Sybylla is apparently something of a “babe” – in the most modern sense of the term – attracting the lavicious attentions of every many she meets. Another suitor, one Henry Beauchamp, assumed by all to be the original of the dashing Harry Beecham of My Brilliant Career, appears to vigorously woo Sybylla, but she spurns his frequent marriage proposals with steadfast determination. Sybylla then rather scornfully dismisses Sydney society as an artificial and fickle atmosphere antipathetic to true creativity, and returns to her family home more than ever determined to live the life of an independent woman, unshackled by the chains of marriage and childbearing, to pursue her ideals alone.

The End. (With the sound of enthusiastic feminist cheering faintly off on the sidelines.)

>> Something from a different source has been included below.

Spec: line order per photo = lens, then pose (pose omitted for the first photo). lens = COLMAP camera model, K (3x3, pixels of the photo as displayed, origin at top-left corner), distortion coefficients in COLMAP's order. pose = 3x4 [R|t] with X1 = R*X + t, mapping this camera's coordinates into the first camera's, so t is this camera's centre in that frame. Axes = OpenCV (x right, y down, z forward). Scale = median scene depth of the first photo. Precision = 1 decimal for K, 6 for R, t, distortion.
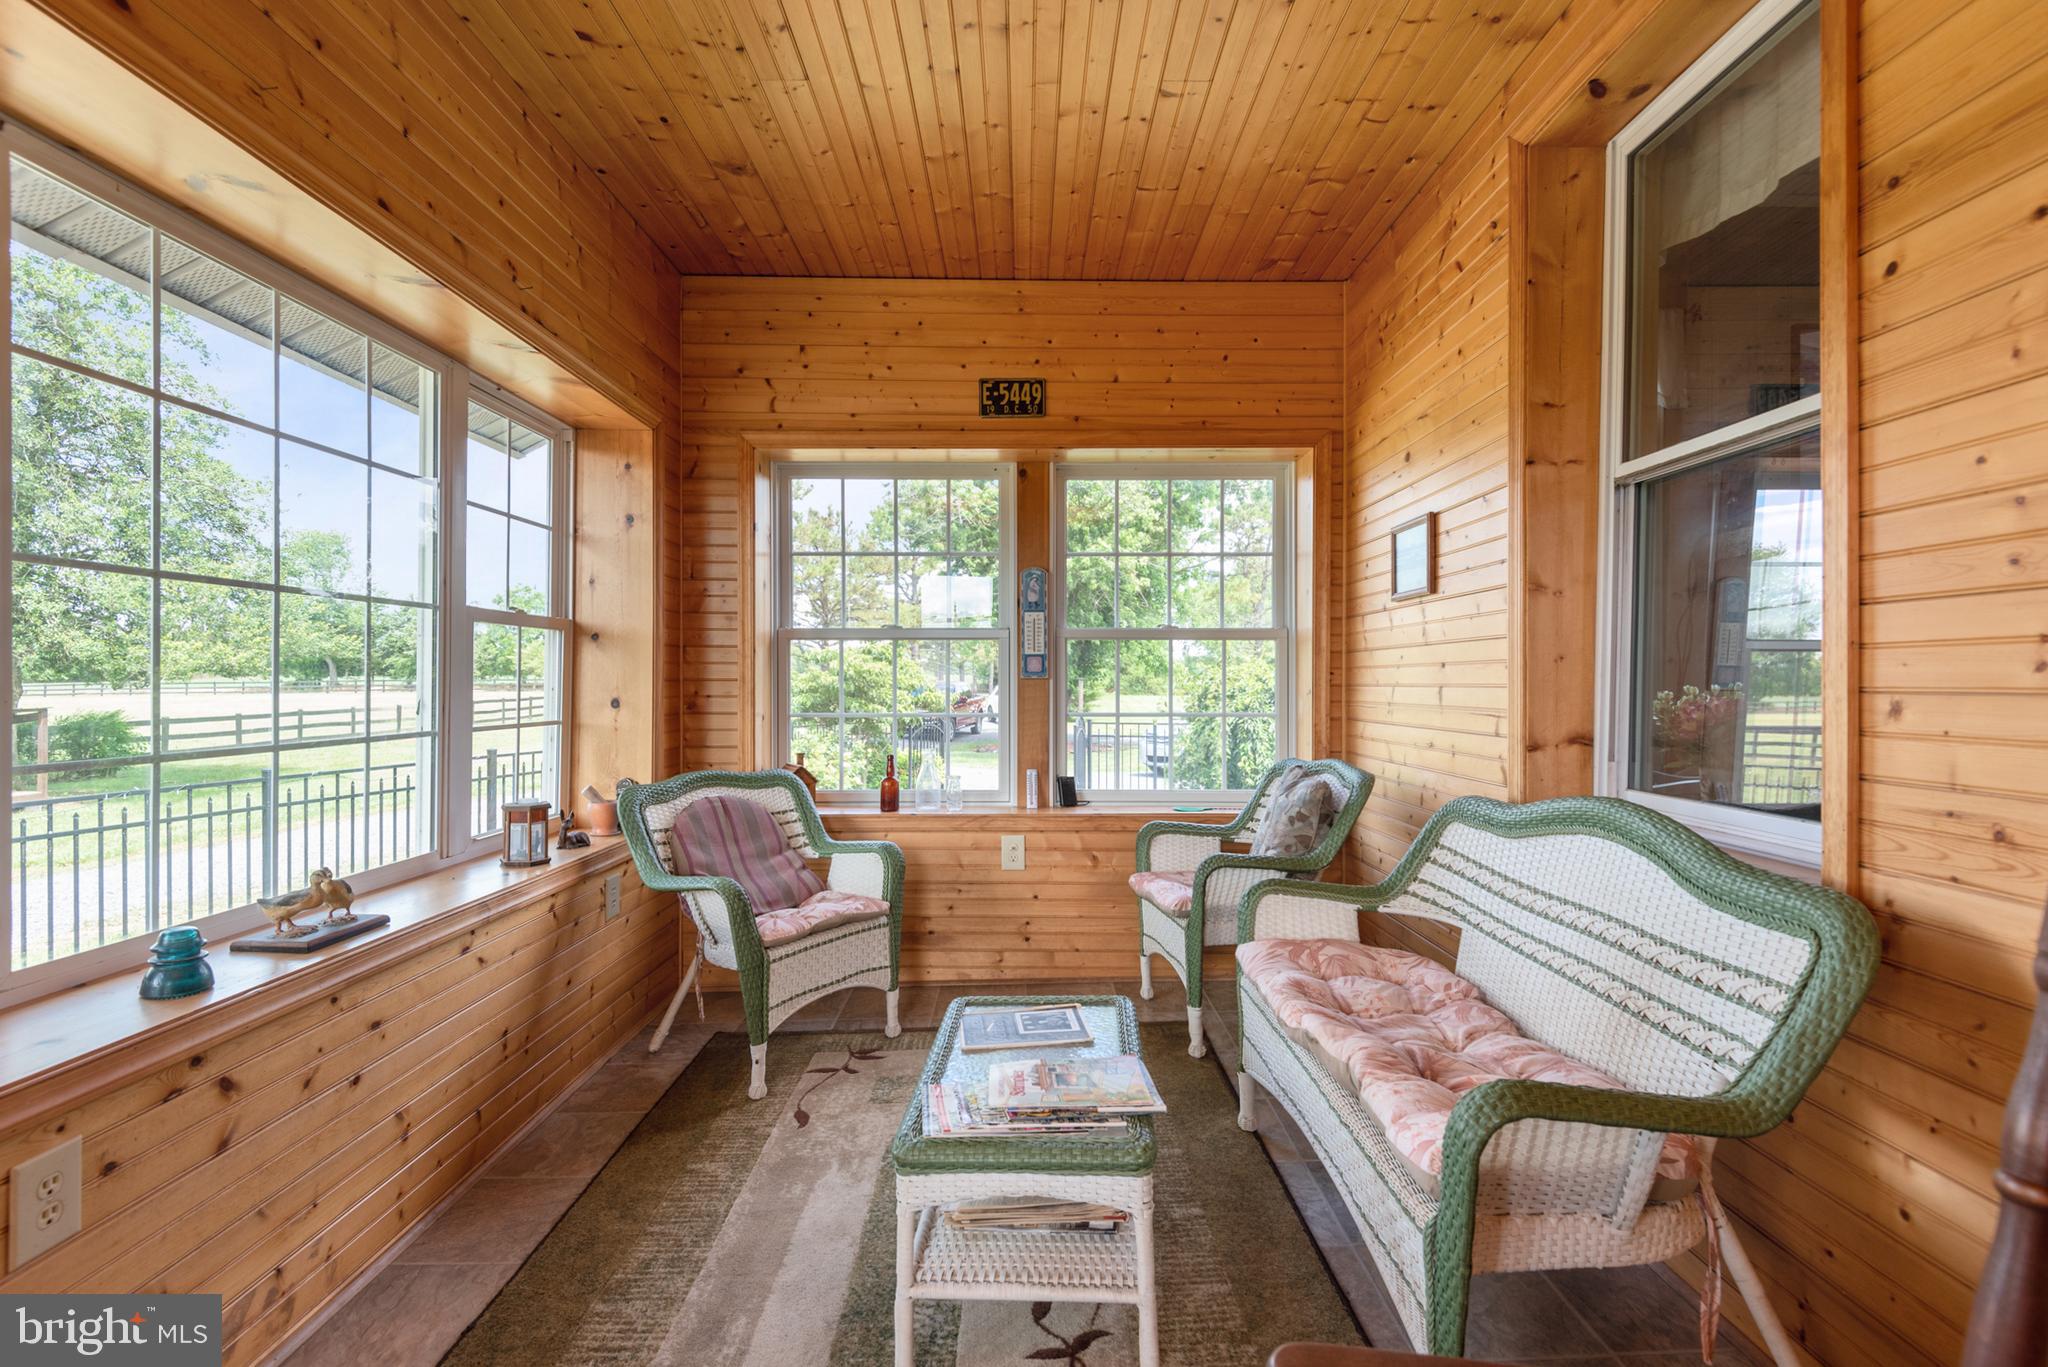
lens RADIAL K [[958.0, 0, 1025.3], [0, 958.0, 679.4], [0, 0, 1]] dist [0.023310, -0.015422]
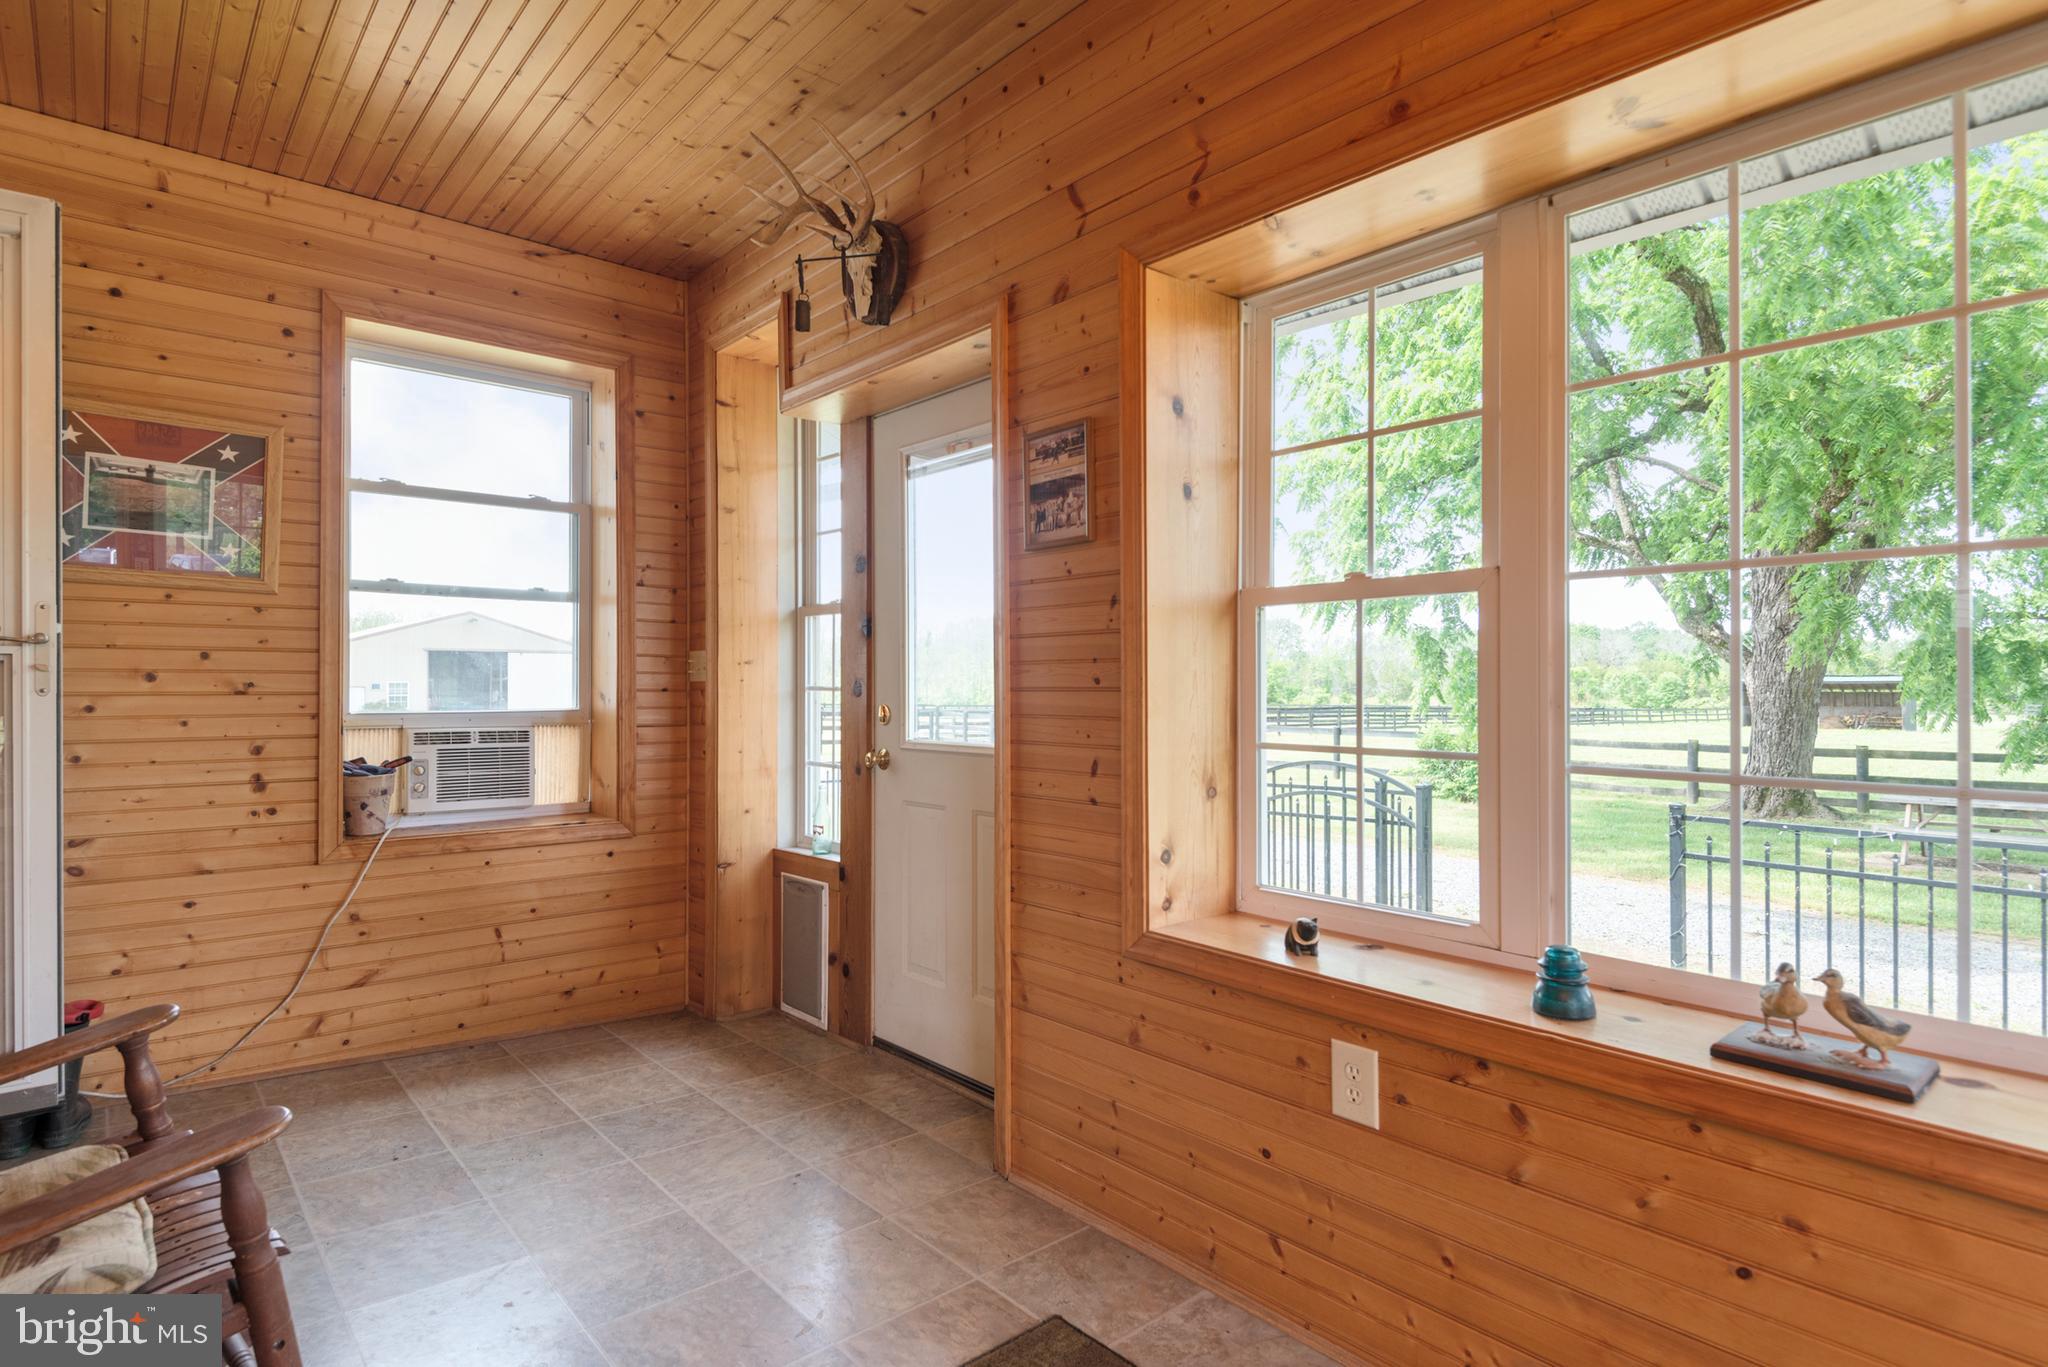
lens RADIAL K [[1077.3, 0, 1025.6], [0, 1077.3, 681.7], [0, 0, 1]] dist [0.000531, 0.000165]
pose [[-0.756122, -0.002229, -0.654426, 0.227435], [-0.003515, 0.999994, 0.000656, -0.003723], [0.654421, 0.002796, -0.756125, 1.459970]]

The real Miles Franklin stood by her convictions as firmly as did her fictional alter-ego. Though courted by many men, she never married. She continued to further develop her unique literary voice, supporting herself while writing by a variety of occupations, including nursing, housemaiding, and working as a secretary. She adopted the unlikely and picturesque nom-de-plume “Brent of Bin Bin”, avoiding her (modified) real name in order to sidetrack unfavourable comparisons of her subsequent work to My Brilliant Career, and had a modest success in her lifetime as a writer of Australian historical sagas and slightly quirky fictions.

Miles Franklin. I don’t think I’m quite done with her yet. What an interesting writer. Century of Books, you’ve already introduced me to a number of new-to-me mind-broadening reading experiences, of which this one stands out, so early along. I wonder what other happy surprises this reading year will bring?

Project Gutenberg Australia has a number of Miles Franklin’s works represented online, well worth looking at. My Brilliant Career and My Career Goes Bung are widely available in physical book form, in some cases as a combined edition, which I highly recommend. The second book enhances the first, and they greatly reward being read together.